The myth of American military dominance

One commonly made assumption is that the United States has for decades enjoyed conventional military dominance, the ability to defeat any other actor in a conventional fight. The assumption of historic military dominance, often understood as fact, is almost entirely unsupported by meaningful evidence. While the U.S. military is unquestionably powerful, dominance cannot be measured by defense spending or even training. Dominance can only be measured through performance, and the United States’ history does not support a narrative of conventional military dominance…

Understandably, this discussion seems to have influenced how the American public sees its military as well. Gallup polling shows that over the past three decades a majority of Americans believed that the United States is the world’s preeminent military. Every one of the abovementioned experts and leaders spoke in good faith, but from a shared assumption about the character of global military power. This belief, founded in an underexamined narrative, is worthy of further scrutiny…
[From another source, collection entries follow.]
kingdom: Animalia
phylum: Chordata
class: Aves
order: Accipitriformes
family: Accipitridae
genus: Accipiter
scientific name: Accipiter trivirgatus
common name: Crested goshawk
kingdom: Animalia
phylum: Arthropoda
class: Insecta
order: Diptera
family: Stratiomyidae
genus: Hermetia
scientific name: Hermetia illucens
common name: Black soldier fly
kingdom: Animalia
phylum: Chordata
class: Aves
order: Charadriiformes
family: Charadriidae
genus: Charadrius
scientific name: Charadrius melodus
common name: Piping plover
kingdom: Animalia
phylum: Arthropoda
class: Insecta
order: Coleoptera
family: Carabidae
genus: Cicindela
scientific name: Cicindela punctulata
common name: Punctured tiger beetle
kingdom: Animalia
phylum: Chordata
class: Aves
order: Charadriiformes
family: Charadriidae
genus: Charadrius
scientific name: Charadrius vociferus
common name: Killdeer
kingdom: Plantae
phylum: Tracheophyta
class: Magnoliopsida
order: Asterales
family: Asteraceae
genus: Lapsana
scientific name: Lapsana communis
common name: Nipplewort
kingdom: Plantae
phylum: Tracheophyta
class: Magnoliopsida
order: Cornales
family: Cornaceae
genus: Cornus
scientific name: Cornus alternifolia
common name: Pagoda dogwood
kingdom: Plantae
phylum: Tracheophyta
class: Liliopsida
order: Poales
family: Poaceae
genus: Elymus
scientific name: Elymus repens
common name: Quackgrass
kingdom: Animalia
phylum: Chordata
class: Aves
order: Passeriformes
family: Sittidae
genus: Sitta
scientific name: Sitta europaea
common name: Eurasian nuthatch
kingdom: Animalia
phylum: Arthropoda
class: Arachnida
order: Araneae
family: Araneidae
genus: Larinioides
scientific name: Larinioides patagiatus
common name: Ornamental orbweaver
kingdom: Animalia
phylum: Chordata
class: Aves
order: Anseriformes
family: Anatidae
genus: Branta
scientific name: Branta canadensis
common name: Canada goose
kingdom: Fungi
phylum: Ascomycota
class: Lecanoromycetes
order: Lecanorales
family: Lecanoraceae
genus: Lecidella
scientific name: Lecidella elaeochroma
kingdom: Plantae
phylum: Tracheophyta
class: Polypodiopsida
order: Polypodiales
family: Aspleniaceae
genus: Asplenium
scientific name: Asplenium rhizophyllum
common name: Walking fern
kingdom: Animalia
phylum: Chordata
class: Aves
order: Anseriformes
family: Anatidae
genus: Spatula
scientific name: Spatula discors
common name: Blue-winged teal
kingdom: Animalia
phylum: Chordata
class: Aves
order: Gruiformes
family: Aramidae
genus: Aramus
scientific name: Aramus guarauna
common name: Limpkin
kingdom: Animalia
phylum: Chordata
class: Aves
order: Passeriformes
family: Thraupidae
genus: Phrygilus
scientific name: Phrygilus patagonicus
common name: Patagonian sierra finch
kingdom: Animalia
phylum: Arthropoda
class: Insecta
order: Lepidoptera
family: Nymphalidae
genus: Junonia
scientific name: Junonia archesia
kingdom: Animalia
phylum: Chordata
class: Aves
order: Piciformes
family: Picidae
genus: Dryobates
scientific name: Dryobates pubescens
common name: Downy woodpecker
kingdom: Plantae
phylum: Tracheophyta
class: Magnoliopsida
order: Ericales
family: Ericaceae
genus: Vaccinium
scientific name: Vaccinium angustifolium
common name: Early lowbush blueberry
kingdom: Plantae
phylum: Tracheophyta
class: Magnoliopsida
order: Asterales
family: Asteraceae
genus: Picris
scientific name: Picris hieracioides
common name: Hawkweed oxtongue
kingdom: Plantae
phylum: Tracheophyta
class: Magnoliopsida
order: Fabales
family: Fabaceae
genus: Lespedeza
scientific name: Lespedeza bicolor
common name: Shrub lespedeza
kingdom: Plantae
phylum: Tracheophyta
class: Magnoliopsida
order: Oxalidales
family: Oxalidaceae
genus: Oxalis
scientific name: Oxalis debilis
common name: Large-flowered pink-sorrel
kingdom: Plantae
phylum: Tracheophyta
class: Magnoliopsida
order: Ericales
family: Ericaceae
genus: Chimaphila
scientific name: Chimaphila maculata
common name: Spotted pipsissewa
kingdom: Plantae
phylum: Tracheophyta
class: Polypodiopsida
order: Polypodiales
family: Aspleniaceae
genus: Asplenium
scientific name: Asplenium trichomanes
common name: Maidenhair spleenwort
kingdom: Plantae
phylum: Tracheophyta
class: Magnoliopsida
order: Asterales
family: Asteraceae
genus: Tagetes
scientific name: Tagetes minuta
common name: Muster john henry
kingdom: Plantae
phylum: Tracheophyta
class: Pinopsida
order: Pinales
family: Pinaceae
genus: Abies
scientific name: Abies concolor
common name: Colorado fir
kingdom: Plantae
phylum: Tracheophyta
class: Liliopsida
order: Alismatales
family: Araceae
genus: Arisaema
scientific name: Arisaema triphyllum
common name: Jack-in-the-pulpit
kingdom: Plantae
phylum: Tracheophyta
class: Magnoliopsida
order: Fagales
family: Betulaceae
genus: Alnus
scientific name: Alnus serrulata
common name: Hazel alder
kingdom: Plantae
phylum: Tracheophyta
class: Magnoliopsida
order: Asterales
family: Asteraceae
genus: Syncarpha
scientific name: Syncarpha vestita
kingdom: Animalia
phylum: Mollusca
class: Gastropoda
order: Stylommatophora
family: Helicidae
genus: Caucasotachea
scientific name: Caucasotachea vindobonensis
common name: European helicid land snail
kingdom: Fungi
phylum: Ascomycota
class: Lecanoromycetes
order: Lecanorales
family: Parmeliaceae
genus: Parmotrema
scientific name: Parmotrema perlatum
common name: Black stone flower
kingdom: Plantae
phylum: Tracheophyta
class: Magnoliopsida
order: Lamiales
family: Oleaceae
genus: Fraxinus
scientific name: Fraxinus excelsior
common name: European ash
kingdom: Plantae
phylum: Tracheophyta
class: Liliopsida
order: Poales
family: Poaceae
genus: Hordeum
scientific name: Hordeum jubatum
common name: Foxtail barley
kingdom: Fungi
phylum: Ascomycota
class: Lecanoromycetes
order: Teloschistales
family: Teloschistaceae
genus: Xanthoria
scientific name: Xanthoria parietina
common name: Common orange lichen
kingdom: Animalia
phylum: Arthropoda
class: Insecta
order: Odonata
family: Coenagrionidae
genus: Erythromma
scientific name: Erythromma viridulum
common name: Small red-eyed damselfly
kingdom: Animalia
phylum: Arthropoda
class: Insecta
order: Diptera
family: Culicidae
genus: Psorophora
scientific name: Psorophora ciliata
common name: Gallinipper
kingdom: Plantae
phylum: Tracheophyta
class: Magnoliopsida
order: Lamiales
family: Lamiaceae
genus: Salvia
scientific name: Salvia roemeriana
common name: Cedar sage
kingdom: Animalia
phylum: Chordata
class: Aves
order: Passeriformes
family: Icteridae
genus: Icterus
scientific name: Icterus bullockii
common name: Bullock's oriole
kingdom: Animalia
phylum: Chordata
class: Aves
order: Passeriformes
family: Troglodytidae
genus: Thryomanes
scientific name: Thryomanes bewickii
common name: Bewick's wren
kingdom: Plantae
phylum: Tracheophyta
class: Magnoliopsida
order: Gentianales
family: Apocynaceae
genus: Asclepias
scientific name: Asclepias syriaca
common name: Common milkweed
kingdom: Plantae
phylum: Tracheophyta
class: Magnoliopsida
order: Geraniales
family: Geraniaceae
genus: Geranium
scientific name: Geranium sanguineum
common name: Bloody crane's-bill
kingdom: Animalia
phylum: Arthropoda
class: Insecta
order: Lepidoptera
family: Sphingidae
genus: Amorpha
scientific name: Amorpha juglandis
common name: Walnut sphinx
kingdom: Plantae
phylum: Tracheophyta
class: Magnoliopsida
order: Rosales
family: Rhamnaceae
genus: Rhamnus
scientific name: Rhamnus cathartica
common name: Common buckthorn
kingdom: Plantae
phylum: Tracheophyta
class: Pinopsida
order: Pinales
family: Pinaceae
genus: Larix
There are other arguments one can use to claim the United States can dominate adversaries in conventional military conflict. The first and most often referenced reason Americans are confident in their military is defense spending. The United States spent $596 billion on defense annually in 2016, $19 billion more than the $567 billion spent by the seven next most prolific countries. Few people, when asked directly, would argue that better funding ensures military victory. Despite this, the American military’s budget still serves as a source of reassurance to both policymakers and the American people, who somewhat justifiably assume that higher defense spending leads to more effective military forces.

Unfortunately, defense spending does not directly correlate with military effectiveness. Stephen Biddle notes that tactical proficiency is significantly more important than, and not directly related to, defense spending. Operational and strategic proficiency are even more important than tactical proficiency, and even less directly correlated to defense spending. It is also difficult to compare American military spending to other states, as the United States spends a disproportionate amount on personnel costs.